• What the task requires
Look through the entries below and return all lines including the word "wire".

• Available records
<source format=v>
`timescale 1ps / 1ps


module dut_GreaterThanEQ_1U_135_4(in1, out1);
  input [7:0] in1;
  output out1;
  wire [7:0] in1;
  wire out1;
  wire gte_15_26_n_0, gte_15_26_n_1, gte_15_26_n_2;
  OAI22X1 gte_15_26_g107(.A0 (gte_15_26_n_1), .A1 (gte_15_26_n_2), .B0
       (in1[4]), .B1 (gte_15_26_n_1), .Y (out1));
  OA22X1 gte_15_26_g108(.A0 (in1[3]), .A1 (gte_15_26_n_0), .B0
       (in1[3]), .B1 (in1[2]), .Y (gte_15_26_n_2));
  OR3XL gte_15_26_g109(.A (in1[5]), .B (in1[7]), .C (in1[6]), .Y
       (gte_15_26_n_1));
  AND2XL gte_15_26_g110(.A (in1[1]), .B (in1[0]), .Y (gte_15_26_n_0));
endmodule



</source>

--

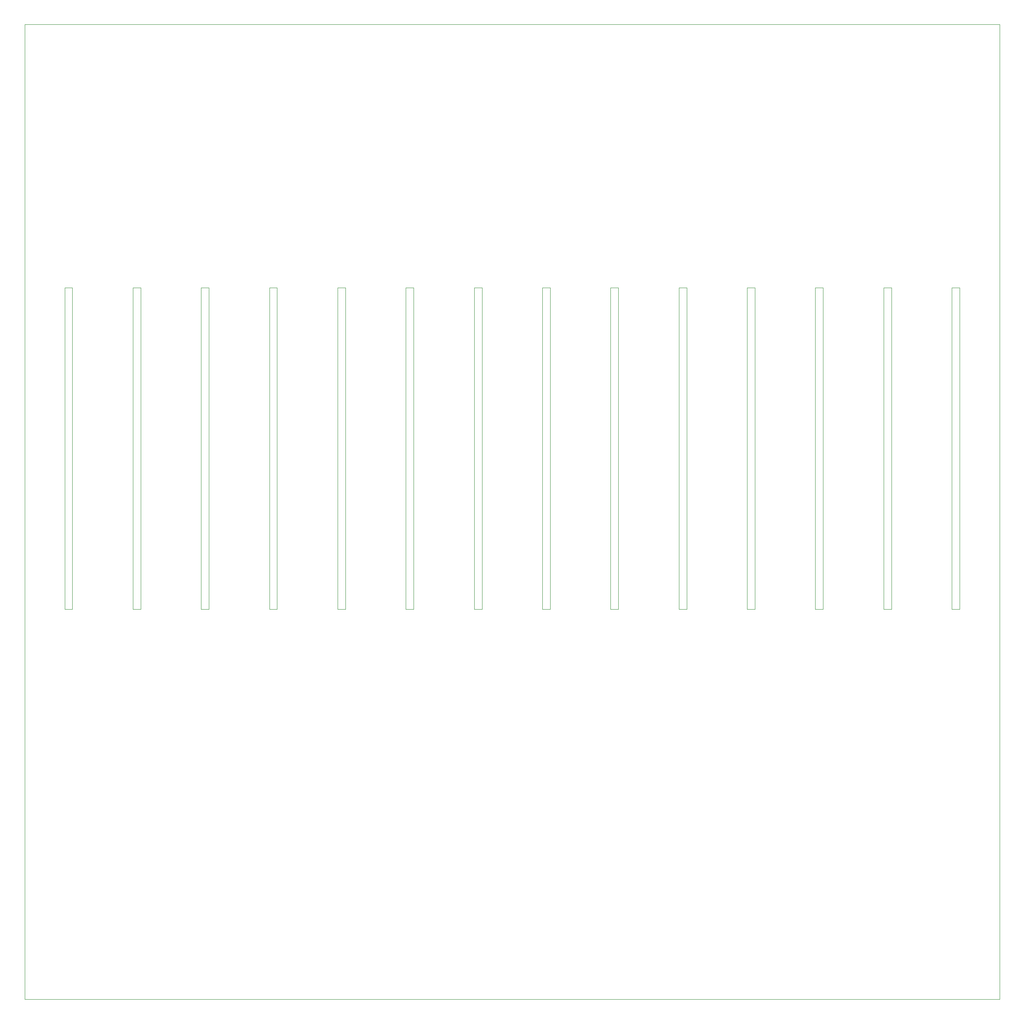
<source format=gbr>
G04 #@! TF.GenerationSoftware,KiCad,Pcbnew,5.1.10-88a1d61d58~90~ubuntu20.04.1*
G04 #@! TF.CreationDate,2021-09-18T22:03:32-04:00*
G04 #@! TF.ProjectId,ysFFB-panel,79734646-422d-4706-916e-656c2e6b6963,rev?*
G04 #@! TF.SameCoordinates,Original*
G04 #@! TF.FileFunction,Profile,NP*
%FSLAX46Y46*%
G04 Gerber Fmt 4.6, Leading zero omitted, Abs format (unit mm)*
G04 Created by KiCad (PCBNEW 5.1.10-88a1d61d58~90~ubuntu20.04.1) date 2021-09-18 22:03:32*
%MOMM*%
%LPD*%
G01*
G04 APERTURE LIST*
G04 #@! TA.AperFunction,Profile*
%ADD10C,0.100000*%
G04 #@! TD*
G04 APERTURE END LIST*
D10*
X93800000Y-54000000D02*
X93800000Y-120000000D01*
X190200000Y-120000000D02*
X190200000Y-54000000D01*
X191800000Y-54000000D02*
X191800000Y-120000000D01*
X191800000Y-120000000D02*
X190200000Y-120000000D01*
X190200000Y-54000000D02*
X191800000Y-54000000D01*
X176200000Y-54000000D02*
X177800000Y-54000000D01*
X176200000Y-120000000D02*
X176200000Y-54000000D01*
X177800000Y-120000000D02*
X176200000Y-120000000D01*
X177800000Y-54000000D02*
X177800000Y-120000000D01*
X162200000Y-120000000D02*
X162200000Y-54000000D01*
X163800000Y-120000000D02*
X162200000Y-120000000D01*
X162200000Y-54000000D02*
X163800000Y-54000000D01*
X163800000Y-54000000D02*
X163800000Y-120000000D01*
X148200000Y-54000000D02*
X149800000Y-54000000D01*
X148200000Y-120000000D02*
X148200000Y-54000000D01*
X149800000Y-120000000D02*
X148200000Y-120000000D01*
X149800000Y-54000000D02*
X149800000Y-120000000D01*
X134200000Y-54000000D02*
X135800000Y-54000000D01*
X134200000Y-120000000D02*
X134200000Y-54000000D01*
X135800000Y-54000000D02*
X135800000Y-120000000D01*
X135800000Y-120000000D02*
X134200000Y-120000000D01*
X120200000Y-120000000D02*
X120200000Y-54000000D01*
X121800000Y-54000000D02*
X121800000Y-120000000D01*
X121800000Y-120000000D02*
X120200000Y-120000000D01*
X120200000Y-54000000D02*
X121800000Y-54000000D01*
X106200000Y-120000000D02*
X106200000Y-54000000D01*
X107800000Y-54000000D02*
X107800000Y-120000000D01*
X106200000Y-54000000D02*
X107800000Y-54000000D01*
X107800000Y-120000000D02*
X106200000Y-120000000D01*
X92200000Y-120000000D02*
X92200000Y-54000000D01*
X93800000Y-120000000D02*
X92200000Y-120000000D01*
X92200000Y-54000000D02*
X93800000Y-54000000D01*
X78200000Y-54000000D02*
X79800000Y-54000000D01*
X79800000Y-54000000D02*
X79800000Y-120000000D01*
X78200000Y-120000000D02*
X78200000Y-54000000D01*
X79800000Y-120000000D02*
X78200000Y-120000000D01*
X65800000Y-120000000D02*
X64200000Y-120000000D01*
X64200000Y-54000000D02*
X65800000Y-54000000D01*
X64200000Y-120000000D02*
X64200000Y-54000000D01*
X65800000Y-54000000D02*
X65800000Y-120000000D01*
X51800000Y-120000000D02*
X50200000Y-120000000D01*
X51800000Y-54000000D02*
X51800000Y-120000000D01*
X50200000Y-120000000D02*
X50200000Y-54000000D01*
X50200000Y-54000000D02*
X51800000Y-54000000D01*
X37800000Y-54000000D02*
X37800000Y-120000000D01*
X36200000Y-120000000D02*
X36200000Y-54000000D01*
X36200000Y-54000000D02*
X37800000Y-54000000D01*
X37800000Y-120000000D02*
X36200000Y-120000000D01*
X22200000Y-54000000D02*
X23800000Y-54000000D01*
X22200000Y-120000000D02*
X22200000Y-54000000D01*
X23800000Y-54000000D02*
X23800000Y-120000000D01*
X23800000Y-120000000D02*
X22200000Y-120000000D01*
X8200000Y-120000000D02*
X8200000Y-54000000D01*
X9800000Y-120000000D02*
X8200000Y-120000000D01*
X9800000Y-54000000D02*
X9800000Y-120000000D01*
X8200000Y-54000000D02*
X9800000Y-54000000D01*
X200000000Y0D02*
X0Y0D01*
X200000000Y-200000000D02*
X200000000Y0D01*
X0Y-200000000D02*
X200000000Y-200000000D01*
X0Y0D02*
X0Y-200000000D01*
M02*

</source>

• Answer to this task
  wire [7:0] in1;
  wire out1;
  wire gte_15_26_n_0, gte_15_26_n_1, gte_15_26_n_2;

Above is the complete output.